The current salaries, $18,000 for senators and $17,640 for delegates, were established in 1988. Lawmakers also qualify for a $237 per diem, mileage reimbursements, and coverage of office, meeting, and other expenses. The raise would push senator pay to $50,000, as reported by Fox News.

The affordability party enriches itself

The timing is exquisite. Just days before the vote, Governor Spanberger delivered the Democrat Party's official response to President Donald Trump's State of the Union address on Tuesday evening. Her message to the nation? That Trump and Republicans have made "life more expensive." She then claimed she was working to lower costs for Virginians.

By Friday, her party's state Senate was voting to nearly triple its own compensation, with taxpayer money.

This is the contradiction that defines the modern Democratic Party in miniature. Campaign on affordability. Govern for yourself. Spanberger has claimed she is working to make her state more affordable, yet on her first day in office she signed several executive orders with progressive goals. She endorsed multiple tax hikes on Virginians, including rejoining the Regional Greenhouse Gas Initiative and creating a statewide paid family and medical leave program that increases childcare subsidies, programs that cost money somebody has to pay for.

The somebody is always the taxpayer.

The 'citizen legislature' argument

Proponents of the raise argue that the 1988-era salary structure restricts who can afford to serve as a lawmaker today. It's a familiar argument: pay legislators more, and you'll attract a broader pool of candidates rather than only those wealthy enough to work for $18,000 a year.

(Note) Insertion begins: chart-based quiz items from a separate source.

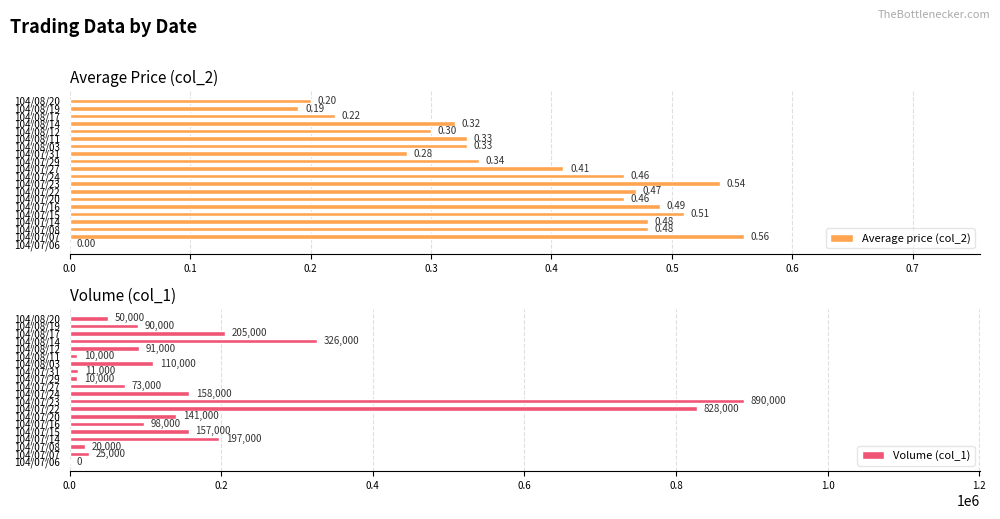

What value does the Volume (col_1) series have at 104/07/16, to the nearest 100?

98000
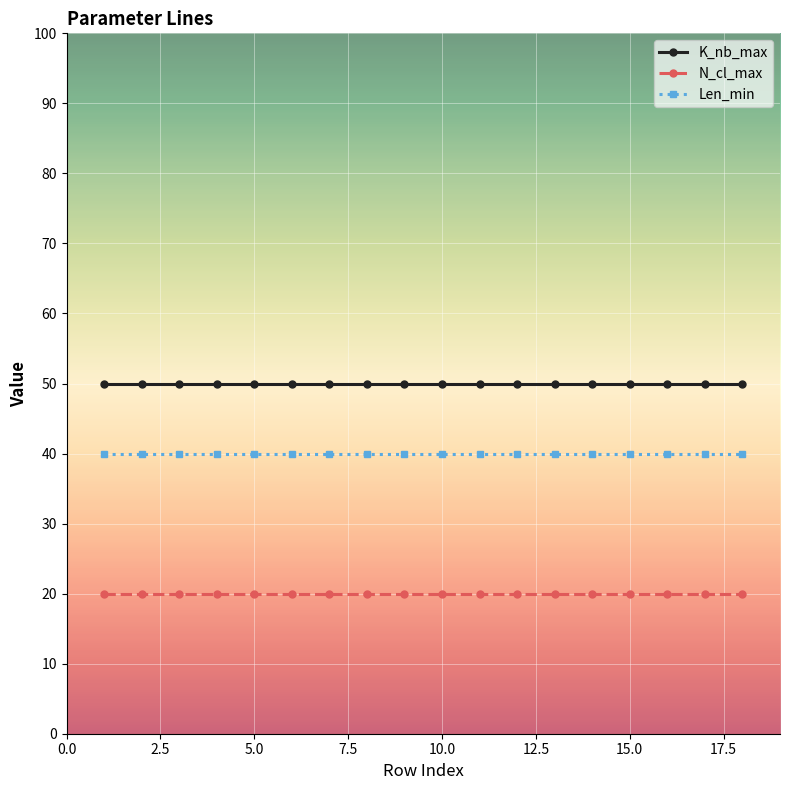

True or false: N_cl_max and K_nb_max intersect in this chart.

False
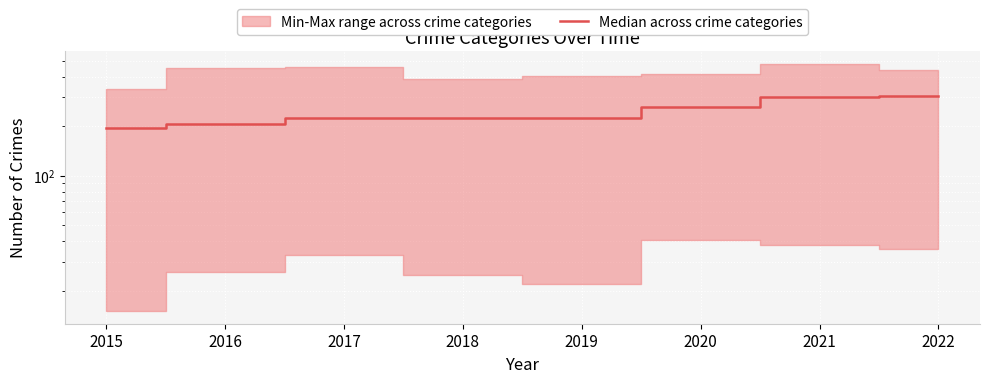

Approximately how many times larger is the value at 2015 compared to 2017?

0.9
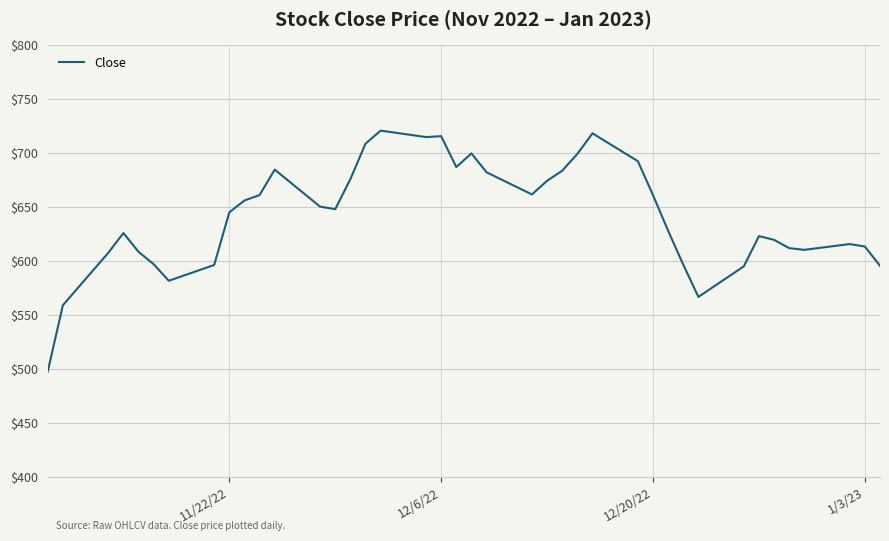

What is the difference between the maximum and minimum values?

223.2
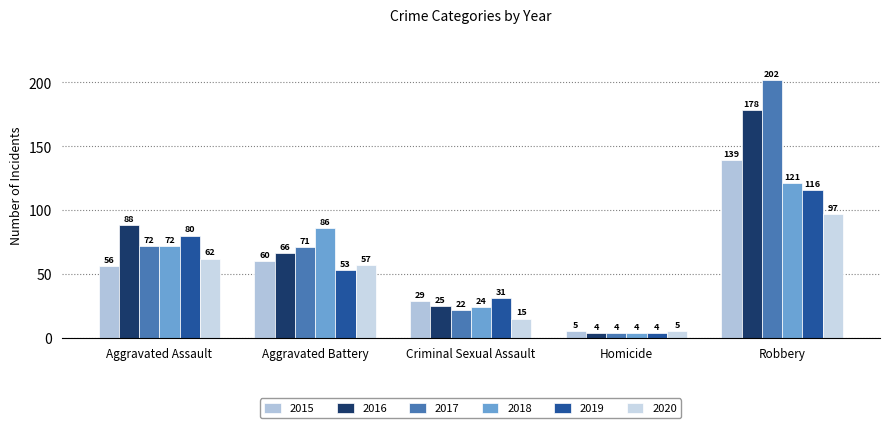

The value of 2020 at Aggravated Assault is 18. True or false?

False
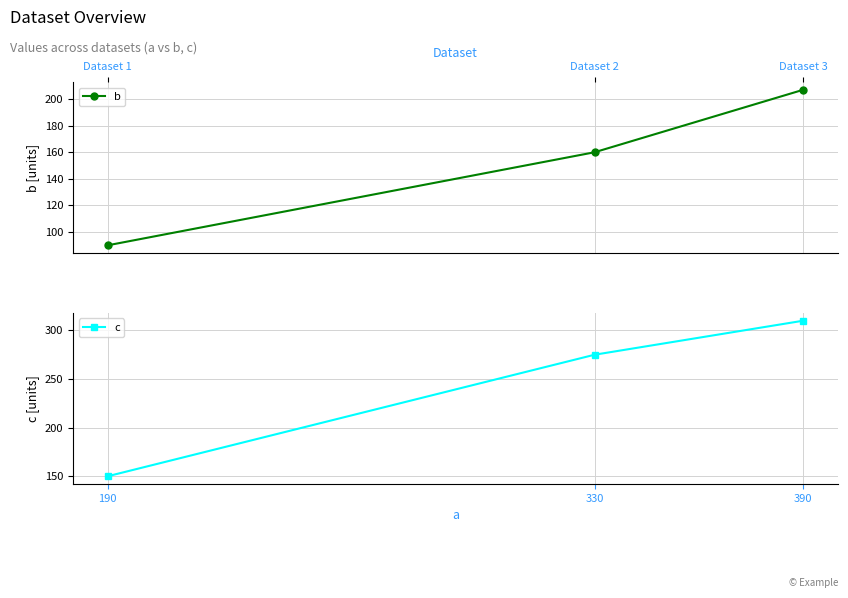

What is the maximum value shown in the chart?

310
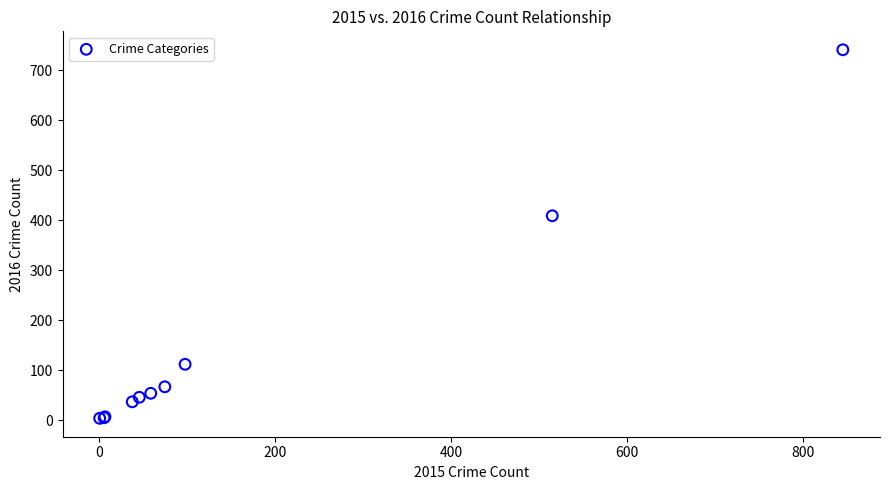

What Y value in the scatter plot is closest to 372?

409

There's a kernel of logic in there, somewhere. Virginia's legislature was founded as a part-time, gentleman's chamber, where lawmakers would return to their day jobs when Richmond wasn't holding session. The low pay reflects that original design.

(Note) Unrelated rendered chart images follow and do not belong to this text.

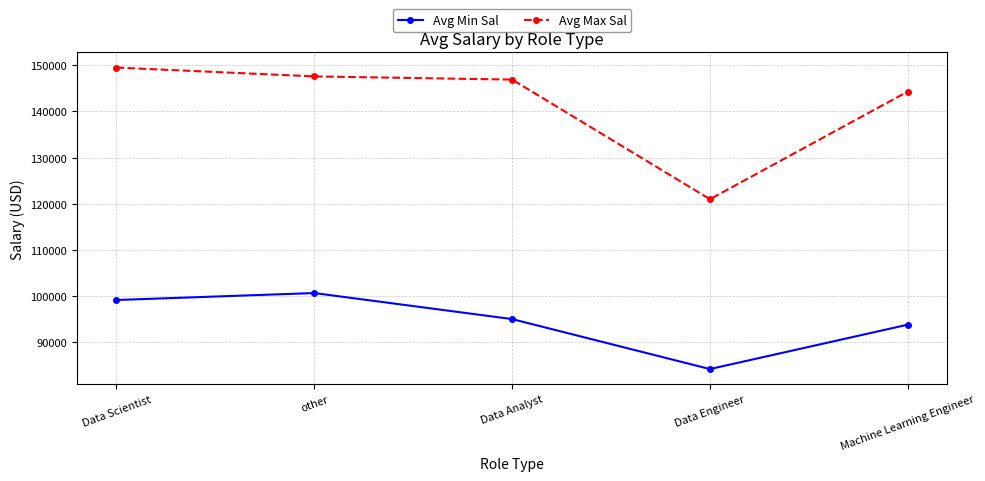

What is the sum of all Avg Max Sal values?

709202.1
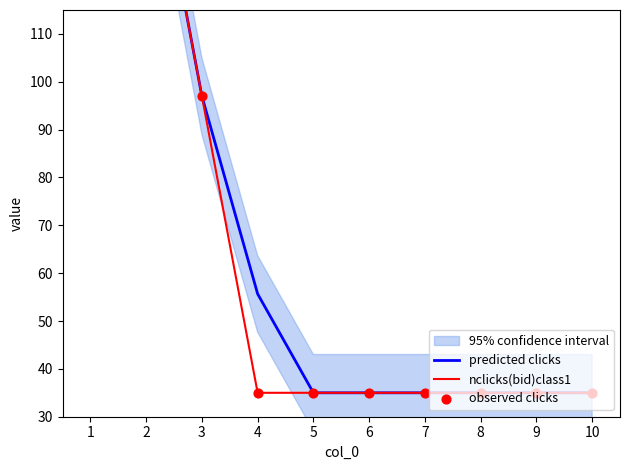

What is the total value across all series at 6?

105.0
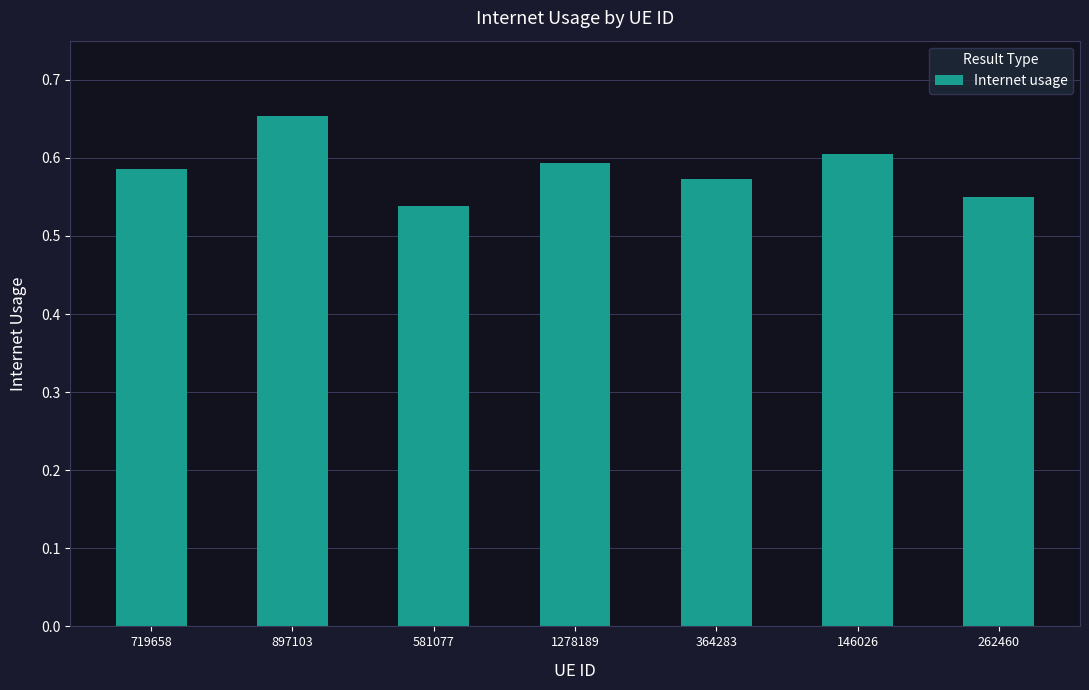

List the labels in order of value, largest first.

897103, 146026, 1278189, 719658, 364283, 262460, 581077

But here's what the proponents never answer: if the concern is truly about opening public service to working people, why bury the raise in a budget provision rather than put it to a standalone vote with full public debate? Why rush it through on a Friday? And why does the party that just told America it's fighting to lower costs think the first order of business is padding its own paychecks?

The argument for higher legislative pay is a policy debate worth having, in the open, with voter input, not smuggled through a budget line item by the very people who benefit from it.

A pattern in Richmond

This vote doesn't exist in isolation. Since taking power, Virginia Democrats have moved aggressively on redistricting, set their sights on the Second Amendment, and pursued legislation that would reduce oversight of nonprofits. The salary grab is just the most personally profitable item on the agenda.

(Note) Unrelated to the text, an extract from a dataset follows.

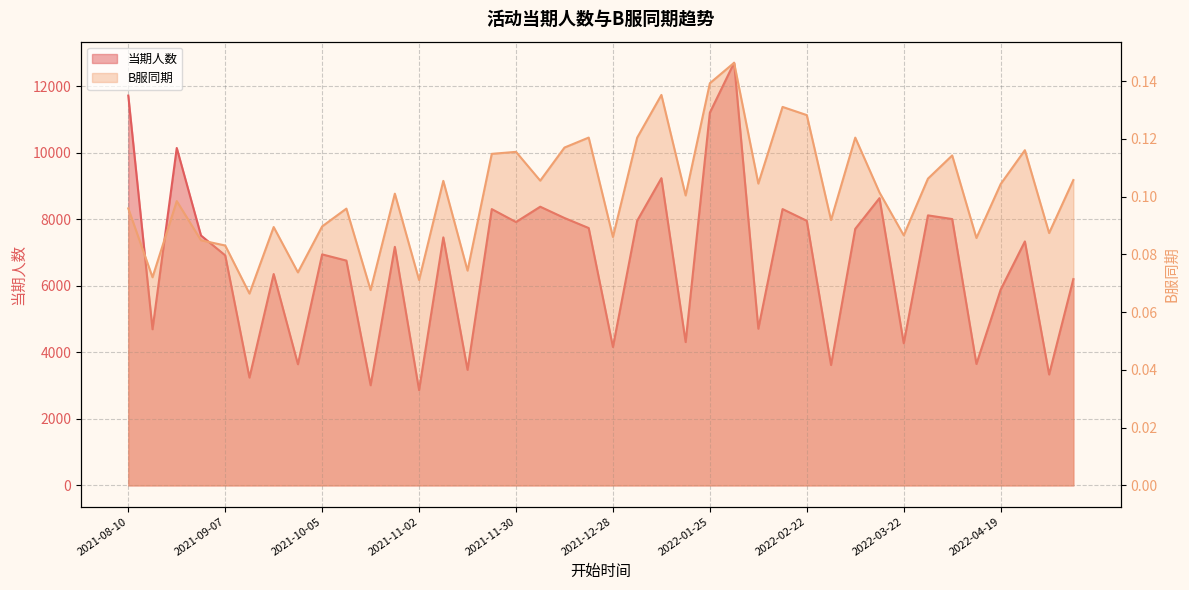

Which category has the lowest value across all series?

2021-09-14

The question now is whether Spanberger will sign it. She built her brand, first in Congress, now in the governor's mansion, on the idea that she's a moderate who understands kitchen-table economics. Approving a near-tripling of legislative pay days after lecturing the country about affordability would shatter whatever remains of that image.

Then again, vetoing it would mean crossing her own caucus. For a governor who has already endorsed tax hikes and progressive executive orders, the moderate mask may not be worth maintaining.

What voters should remember

Virginia Democrats told voters they would fight to make life more affordable. They got to Richmond and voted to make their own lives more affordable, to the tune of $32,000 per senator, per year, funded entirely by the people they promised to help.

No amount of per diem math or "citizen legislature" rhetoric changes the optics. The party that says you're paying too much just decided it's being paid too little.